TASK STATEMENT: When you reach the line containing "356 2 22.98" in the records below, start copying exactly, and stop once you have copied the line containing "151 50 21.48".

━━━

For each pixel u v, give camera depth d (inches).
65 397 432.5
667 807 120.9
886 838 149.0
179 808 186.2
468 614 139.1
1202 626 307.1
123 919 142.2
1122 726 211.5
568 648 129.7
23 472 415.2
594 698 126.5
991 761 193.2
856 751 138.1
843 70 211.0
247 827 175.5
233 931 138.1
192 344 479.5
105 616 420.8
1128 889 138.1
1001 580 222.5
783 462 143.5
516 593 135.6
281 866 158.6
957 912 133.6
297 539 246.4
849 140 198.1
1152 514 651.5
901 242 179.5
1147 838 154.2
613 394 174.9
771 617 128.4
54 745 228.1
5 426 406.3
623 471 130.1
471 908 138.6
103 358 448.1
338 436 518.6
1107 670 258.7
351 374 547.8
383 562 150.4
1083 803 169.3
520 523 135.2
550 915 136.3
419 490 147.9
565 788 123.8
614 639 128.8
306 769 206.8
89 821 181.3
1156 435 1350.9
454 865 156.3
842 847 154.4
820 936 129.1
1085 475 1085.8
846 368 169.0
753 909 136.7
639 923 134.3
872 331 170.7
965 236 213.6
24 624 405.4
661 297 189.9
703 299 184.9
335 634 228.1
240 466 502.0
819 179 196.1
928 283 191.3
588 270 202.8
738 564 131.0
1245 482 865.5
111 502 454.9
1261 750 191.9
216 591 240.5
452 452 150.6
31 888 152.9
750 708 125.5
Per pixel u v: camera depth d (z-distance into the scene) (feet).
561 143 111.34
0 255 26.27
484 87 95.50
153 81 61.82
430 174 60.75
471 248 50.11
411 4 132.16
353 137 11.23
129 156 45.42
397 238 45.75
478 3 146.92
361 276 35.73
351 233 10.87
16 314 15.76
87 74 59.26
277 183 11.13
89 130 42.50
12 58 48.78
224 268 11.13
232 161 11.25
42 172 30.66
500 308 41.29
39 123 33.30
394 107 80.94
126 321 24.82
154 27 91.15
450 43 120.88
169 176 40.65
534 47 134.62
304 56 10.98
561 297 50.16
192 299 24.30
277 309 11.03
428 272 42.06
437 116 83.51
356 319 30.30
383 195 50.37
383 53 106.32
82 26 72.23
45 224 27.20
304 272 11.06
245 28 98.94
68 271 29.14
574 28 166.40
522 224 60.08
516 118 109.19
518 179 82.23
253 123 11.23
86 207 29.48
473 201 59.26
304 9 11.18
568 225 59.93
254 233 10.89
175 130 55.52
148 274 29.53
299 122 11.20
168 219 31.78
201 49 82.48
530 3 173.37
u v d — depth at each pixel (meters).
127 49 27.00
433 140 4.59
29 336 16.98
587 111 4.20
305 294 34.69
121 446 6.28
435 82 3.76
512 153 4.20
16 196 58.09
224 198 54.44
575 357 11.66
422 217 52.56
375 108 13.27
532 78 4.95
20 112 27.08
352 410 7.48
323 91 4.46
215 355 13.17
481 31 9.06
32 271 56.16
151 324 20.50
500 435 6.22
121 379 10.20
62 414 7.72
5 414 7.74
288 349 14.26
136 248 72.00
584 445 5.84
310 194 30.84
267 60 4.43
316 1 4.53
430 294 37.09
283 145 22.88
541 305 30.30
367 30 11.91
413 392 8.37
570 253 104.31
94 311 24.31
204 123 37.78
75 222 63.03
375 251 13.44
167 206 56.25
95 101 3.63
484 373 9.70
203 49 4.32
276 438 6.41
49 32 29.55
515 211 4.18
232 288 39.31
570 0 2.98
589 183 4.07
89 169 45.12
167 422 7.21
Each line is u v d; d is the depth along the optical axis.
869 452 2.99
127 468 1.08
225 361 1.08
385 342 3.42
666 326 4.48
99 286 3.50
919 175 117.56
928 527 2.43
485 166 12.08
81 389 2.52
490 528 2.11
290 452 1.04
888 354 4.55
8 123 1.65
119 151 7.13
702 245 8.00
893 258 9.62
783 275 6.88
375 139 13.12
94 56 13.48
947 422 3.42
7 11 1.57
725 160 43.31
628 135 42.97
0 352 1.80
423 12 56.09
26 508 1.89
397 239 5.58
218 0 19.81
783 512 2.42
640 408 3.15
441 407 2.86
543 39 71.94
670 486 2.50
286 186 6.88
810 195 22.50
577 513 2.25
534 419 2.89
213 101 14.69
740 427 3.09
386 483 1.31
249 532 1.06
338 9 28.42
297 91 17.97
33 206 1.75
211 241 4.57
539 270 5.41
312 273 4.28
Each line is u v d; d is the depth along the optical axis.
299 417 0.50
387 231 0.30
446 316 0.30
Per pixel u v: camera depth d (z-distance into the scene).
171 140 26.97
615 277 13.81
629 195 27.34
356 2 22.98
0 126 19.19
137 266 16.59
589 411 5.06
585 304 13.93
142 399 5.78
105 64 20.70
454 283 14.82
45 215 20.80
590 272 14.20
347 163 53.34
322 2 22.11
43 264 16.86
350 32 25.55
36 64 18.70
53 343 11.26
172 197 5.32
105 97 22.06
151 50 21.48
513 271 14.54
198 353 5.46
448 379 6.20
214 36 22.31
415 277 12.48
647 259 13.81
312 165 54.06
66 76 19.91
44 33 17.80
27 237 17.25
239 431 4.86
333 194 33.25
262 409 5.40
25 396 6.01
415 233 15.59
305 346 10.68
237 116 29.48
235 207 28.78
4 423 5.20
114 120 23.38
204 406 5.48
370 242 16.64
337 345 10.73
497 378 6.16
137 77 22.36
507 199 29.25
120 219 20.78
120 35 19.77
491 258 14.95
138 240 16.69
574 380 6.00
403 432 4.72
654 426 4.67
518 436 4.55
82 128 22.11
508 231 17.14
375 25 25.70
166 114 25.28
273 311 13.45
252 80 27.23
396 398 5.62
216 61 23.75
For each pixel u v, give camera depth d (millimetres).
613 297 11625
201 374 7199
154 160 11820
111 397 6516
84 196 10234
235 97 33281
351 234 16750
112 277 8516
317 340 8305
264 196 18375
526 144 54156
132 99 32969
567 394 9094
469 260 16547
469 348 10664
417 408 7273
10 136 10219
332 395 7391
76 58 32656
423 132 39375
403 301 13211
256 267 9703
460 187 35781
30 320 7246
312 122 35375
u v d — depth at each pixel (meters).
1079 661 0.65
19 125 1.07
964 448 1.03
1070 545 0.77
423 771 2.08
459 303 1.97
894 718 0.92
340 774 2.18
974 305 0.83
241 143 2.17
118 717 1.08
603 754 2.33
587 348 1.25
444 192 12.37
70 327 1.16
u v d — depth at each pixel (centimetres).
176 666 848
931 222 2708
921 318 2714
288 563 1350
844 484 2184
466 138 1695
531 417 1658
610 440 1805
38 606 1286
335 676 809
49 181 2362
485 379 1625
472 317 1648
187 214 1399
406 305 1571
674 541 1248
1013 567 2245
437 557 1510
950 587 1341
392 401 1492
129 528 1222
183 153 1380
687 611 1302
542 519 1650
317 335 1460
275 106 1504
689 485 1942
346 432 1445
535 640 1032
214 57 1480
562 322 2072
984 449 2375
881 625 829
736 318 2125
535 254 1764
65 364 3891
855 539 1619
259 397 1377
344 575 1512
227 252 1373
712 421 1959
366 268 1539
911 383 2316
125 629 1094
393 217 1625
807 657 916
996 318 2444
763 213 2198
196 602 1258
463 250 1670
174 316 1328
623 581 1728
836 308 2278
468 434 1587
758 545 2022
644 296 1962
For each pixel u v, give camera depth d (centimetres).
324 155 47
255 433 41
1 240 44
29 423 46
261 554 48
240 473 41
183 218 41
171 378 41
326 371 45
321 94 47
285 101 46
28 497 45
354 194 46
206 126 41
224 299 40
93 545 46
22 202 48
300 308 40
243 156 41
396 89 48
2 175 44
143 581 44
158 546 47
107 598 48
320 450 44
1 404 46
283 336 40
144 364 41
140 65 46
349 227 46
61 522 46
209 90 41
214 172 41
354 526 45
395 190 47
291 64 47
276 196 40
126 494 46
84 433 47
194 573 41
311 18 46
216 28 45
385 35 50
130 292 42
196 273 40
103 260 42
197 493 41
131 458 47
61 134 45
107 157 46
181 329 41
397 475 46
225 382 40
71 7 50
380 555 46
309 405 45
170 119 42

━━━

COMPLETED TASK:
356 2 22.98
0 126 19.19
137 266 16.59
589 411 5.06
585 304 13.93
142 399 5.78
105 64 20.70
454 283 14.82
45 215 20.80
590 272 14.20
347 163 53.34
322 2 22.11
43 264 16.86
350 32 25.55
36 64 18.70
53 343 11.26
172 197 5.32
105 97 22.06
151 50 21.48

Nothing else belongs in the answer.